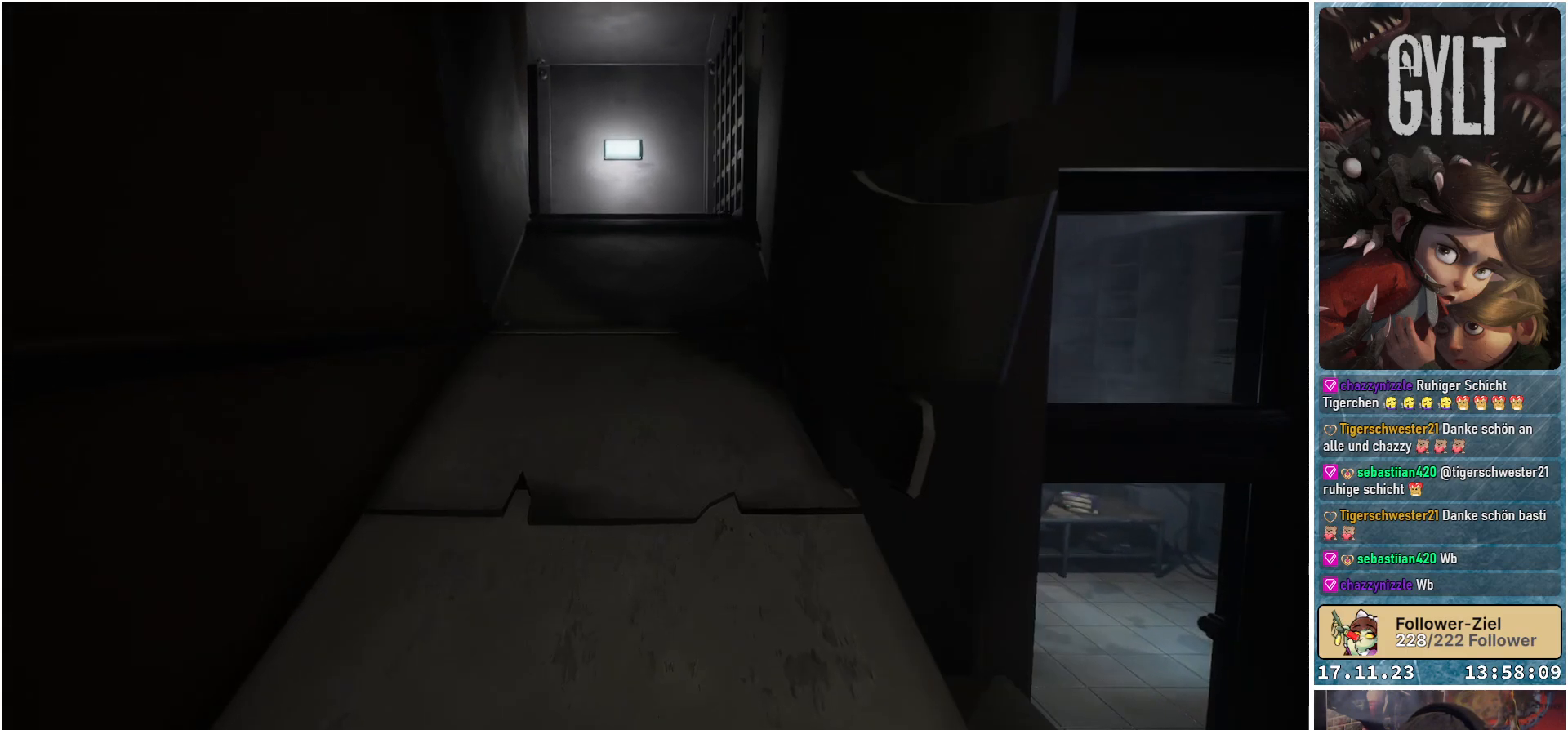
{"buttons": [], "left_stick": "up", "right_stick": "center", "events": [[450, "left_stick", "up"]]}
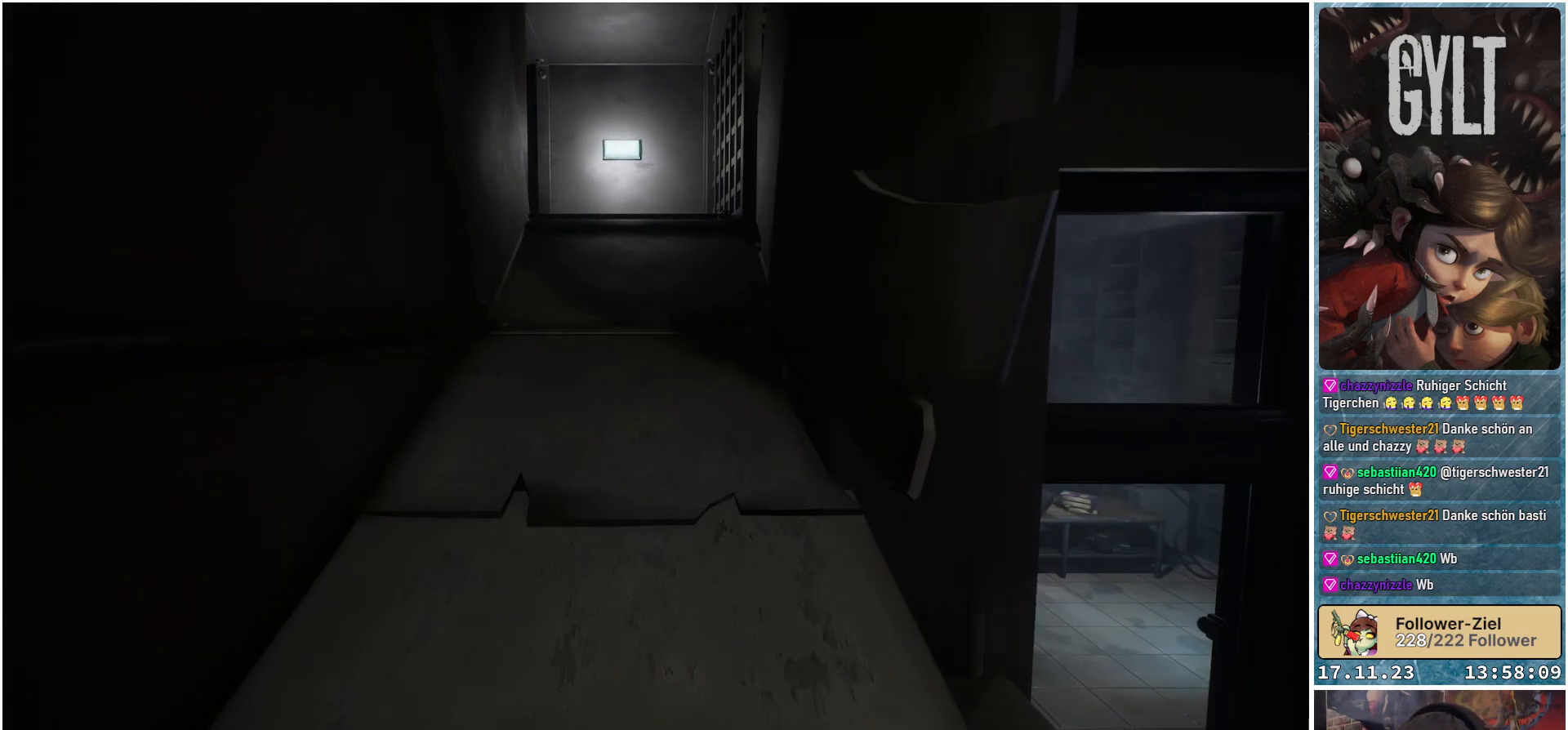
{"buttons": [], "left_stick": "up", "right_stick": "center", "events": []}
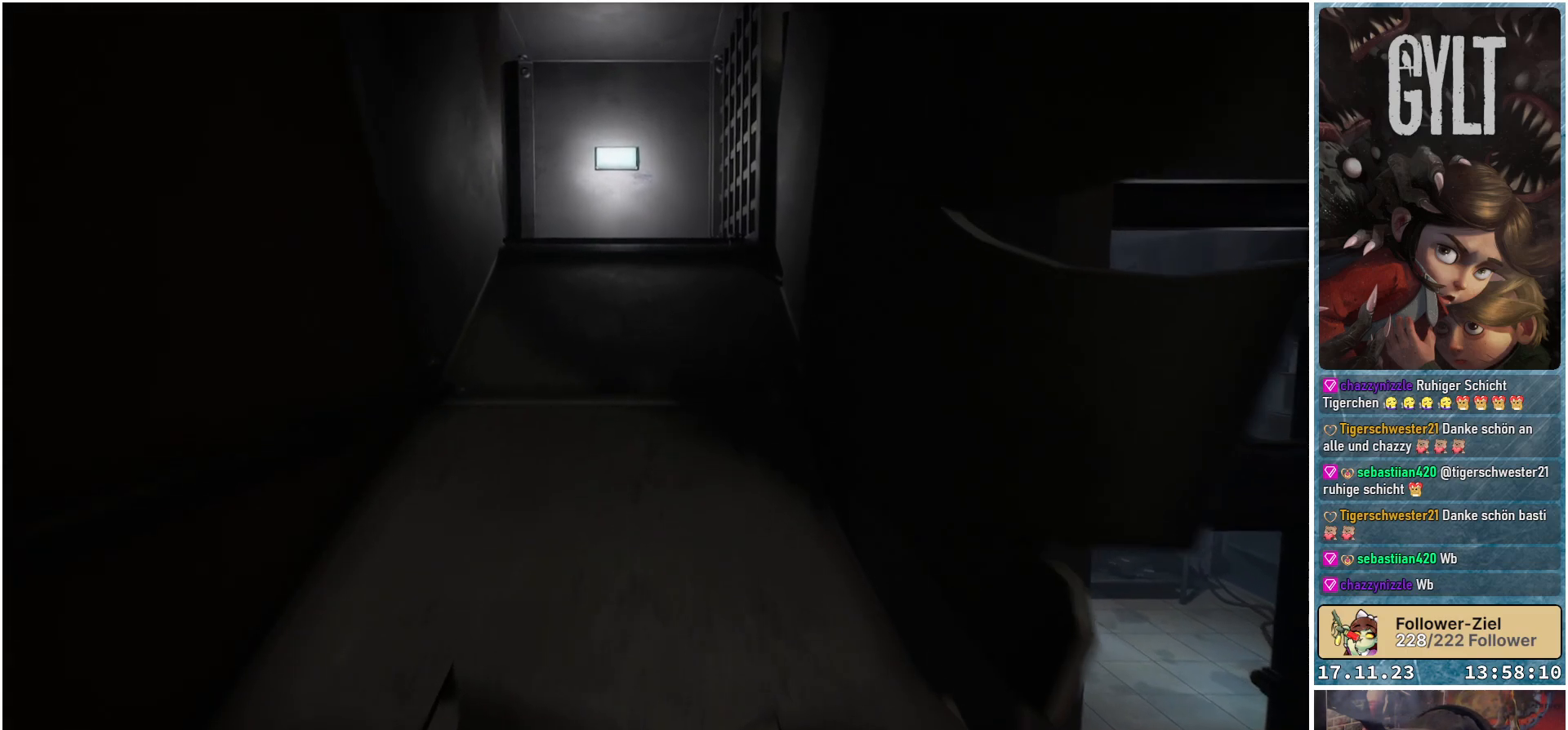
{"buttons": [], "left_stick": "up", "right_stick": "left", "events": [[433, "right_stick", "left"]]}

□ □ □ □ □

● WORK ITEM: Return every line above verbatim, pictures excluded.

● TASK OUTPUT:
{"buttons": [], "left_stick": "up", "right_stick": "center", "events": [[450, "left_stick", "up"]]}
{"buttons": [], "left_stick": "up", "right_stick": "center", "events": []}
{"buttons": [], "left_stick": "up", "right_stick": "left", "events": [[433, "right_stick", "left"]]}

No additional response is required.